• **Study questions**
A. Answer these questions from the microphone disclosure, ignoring the data:
(i) What functions does a vehicle-mounted entertainment system generally have?
(ii) In the related technologies, through what is interface assembly 20 fixed on housing 10?
(iii) In the present disclosure, how is the insertion direction of the interface assembly oriented relative to the surface of the circuit board?
B. Repeat word for word the part of the microphone disclosure starting at "Therefore, it is" and ending at "are as follows.".
C. Can you rewrite the paragraph of the microphone disclosure that begins "In related technologies" as a short list that keeps its main facts?

• **Provided passage**
☆ ☆ ☆ ☆

TECHNICAL FIELD
The present disclosure relates to a technical field of microphone technology, in particular to a microphone applied in vehicle entertainment system.
BACKGROUND
Vehicles each generally has a vehicle-mounted entertainment system with functions such as radio, video playback, and karaoke, for the karaoke function, according to habits of people, microphones are an essential device among. Referring to FIG. 1, a microphone typically includes a housing 10 having an accommodating cavity and a circuit board fixed in the accommodating cavity.
In related technologies, in order to achieve interaction between the microphone and the vehicle-mounted entertainment system, an interface assembly 20 is usually disposed on the microphone, a connector of the vehicle-mounted entertainment system is plugged into the interface assembly 20 to achieve connection between the vehicle-mounted entertainment system and the microphone. The interface assembly 20 is fixed on the housing 10 through a connecting plate 30, and the interface assembly 20 is disposed at one end of the connecting plate 30 away from the circuit board, so that there is a certain distance between the interface assembly 20 and the housing 10; an insertion direction of the interface assembly 20 is parallel to an extension direction of a surface of the circuit board, which makes the connecting plate 30 prone to breakage due to strong pulling during an insertion process between the connector and the interface assembly 20, thereby resulting in damage to the microphone.
Therefore, it is necessary to provide a new microphone.
SUMMARY
The present disclosure aims to provide a microphone applied in vehicle entertainment system to solve a problem that a connecting plate of the microphone is easily broken when the microphone is inserted into a connector in related technologies.
The technical solutions of the present disclosure are as follows.
The present disclosure provides a microphone, the microphone includes a housing having an accommodating cavity, a circuit board fixed to the accommodating cavity, an interface assembly fixed to an outer side of the housing and electrically connected to the circuit board, and a microphone unit fixed to the circuit board. The housing includes a shell having the accommodating cavity and a cover plate fixed to the housing and covering the accommodating cavity, the interface assembly is fixed to one side of the shell away from the cover plate, an insertion direction of the interface assembly is perpendicular to a surface of the circuit board, and the shell defines a pickup channel for providing sound signals to the microphone unit.

☆ ☆ ☆ ☆

• **Record set**
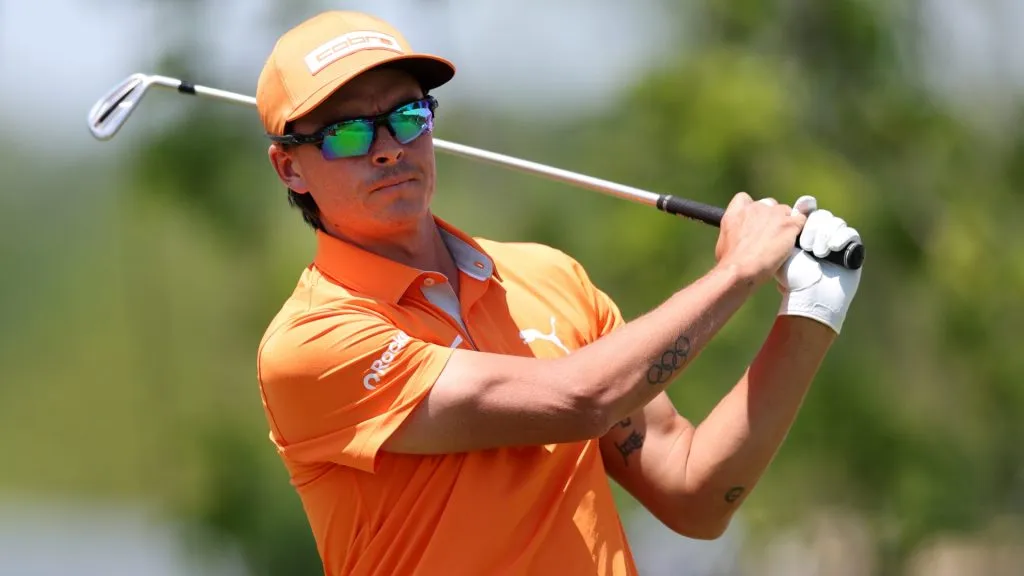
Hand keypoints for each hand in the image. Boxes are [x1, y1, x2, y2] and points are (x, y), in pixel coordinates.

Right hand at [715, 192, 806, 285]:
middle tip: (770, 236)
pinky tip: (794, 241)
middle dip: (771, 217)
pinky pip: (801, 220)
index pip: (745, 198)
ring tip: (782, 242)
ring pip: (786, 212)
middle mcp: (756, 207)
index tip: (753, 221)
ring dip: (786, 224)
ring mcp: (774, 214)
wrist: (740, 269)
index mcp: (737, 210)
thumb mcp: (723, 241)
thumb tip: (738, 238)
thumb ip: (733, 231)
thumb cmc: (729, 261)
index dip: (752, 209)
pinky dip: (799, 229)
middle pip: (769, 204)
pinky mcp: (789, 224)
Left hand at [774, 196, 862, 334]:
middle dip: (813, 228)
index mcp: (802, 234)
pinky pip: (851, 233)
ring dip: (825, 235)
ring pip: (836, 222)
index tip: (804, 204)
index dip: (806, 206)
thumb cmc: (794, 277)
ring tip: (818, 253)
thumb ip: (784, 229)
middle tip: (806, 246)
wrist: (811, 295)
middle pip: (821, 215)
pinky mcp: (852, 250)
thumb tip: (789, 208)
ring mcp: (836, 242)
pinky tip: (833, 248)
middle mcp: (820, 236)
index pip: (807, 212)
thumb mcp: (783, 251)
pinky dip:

☆ ☆ ☆ ☆

• **Results in order**
A.
(i) Radio, video playback, and karaoke.
(ii) A connecting plate 30.
(iii) It is perpendicular to the surface of the circuit board.

B.
Therefore, it is necessary to provide a new microphone.
SUMMARY
The present disclosure aims to provide a microphone applied in vehicle entertainment system to solve a problem that a connecting plate of the microphone is easily broken when the microphone is inserted into a connector in related technologies.
The technical solutions of the present disclosure are as follows.

C.
- An interface assembly 20 is usually placed on the microphone so that a connector of the vehicle-mounted entertainment system can plug into it, connecting the system and the microphone.
- Interface assembly 20 is fixed on housing 10 through a connecting plate 30, at the end of the plate away from the circuit board, which leaves a certain distance between the assembly and the housing.
- The insertion direction of interface assembly 20 is parallel to the extension direction of the circuit board's surface.
- As a result, strong pulling while the connector is inserted can break connecting plate 30, damaging the microphone.